Likewise, several triggers end child support payments. If you are paying or receiving child support payments, you need to know when those payments end. If you stop paying child support payments too early, you could face severe penalties for violating a child support order.
How Does Child Support Work in California?
A child support obligation may result from a legal separation, annulment, or divorce action. In addition, child support may be ordered as part of a case involving a petition to establish a parental relationship (paternity action), request a restraining order for domestic violence, or a petition for custody and support of minor children.
Child support can also be ordered through the local child support agency (LCSA). The LCSA can establish parentage through paternity tests. The agency assists parents in obtaining child support and enforcing child support orders.
In all cases, the proper amount of child support is calculated based on the California child support formula.
Factors that impact the amount of child support parents pay include:
- Each parents’ income
- Any other income each parent receives
- The amount of time each parent spends with the child (time-sharing plan)
- How many children the parents have together
- How many children each parent supports from other relationships
- Health insurance expenses
- The tax filing status for each parent
- The cost of uninsured health care expenses and daycare costs
- Mandatory union dues
The court might also consider other factors when calculating child support by the guidelines. For example, the court might require a parent to contribute to a child’s special needs, educational needs, or reasonable health care expenses.
When Does Child Support End?
The court order awarding child support often specifies when support payments end. If not, the obligation generally ends whenever one of the following situations occurs:
- The child turns 18 years of age and is not enrolled in high school full-time
- The child turns 19 years of age or graduates high school
- The child passes away before the age of 18 years
- The child gets legally married or registers a domestic partnership
- The child joins the military
- The child becomes legally emancipated
Parents may voluntarily agree to continue child support payments after the obligation ends. Parents of disabled adult children who cannot support themselves usually work out an arrangement to support their adult children.
What Happens if a Parent Stops Making Child Support Payments?
Suppose you have been ordered by the court to pay child support. In that case, you are legally obligated to continue making child support payments until the court terminates payments or modifies the child support order. California courts are serious about child support enforcement.
If you miss your child support payments, the court may hold you in contempt. There are several penalties the judge may impose for contempt of court.
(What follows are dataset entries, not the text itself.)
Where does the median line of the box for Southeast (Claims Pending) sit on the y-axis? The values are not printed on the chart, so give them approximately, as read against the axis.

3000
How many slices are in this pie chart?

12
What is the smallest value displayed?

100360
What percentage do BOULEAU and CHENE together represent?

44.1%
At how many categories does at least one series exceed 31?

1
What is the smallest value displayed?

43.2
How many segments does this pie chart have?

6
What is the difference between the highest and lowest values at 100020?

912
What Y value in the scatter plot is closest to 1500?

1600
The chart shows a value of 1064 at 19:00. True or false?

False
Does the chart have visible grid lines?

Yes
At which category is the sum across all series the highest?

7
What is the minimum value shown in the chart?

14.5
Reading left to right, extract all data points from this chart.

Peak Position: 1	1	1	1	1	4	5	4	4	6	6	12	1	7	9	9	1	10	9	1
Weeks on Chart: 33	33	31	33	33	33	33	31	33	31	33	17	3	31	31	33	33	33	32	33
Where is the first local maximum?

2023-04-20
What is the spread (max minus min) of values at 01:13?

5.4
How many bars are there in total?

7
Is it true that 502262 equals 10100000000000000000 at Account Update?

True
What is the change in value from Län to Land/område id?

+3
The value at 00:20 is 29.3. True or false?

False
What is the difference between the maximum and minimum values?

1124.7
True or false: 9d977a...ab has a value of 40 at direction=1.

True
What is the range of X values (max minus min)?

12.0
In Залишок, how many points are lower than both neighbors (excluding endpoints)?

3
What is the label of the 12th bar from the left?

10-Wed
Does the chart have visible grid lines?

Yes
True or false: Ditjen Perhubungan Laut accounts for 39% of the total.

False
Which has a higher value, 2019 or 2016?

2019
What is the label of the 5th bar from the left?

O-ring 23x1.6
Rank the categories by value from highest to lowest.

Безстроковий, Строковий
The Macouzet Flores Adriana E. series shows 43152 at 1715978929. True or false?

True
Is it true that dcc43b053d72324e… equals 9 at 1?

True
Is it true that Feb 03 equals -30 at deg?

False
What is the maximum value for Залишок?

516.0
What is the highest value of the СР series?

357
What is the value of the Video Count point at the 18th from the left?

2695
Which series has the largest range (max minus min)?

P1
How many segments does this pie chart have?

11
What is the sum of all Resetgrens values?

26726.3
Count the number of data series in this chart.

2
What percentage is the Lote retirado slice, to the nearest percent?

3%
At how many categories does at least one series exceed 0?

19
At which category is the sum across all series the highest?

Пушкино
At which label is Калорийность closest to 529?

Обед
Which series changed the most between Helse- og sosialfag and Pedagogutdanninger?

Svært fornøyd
The judge may order one or more of the following punishments for a parent who fails to pay child support payments:
- An expensive fine
- Jail time
- Community service
- Order the delinquent parent’s property to be sold to pay the child support arrearage
- Require the delinquent parent to pay the court costs and legal fees for the court action
- Garnish the parent’s wages or bank accounts
- Seize other resources to pay the child support arrearage, such as unemployment compensation, lottery winnings, tax refunds, pension payments, disability benefits, veteran’s disability payments, and workers’ compensation benefits
There could be some assets and sources of income that might be exempt from garnishment. However, the judge is likely to use all resources available to obtain payment of the past-due child support payments.
There could be other penalties for not paying your child support payments. For example, you could lose your driver’s license. In addition, the child support arrearage could be reported to the credit reporting bureaus, which could negatively impact your credit score.
What Should You Do if You Cannot Pay Your Child Support Payments?
Do not ignore the problem. Contact a child support attorney to discuss your options for modifying the child support order. If you lose your job, have a permanent change in income, or other circumstances that substantially change your life, the court might lower your child support payments based on your new financial situation.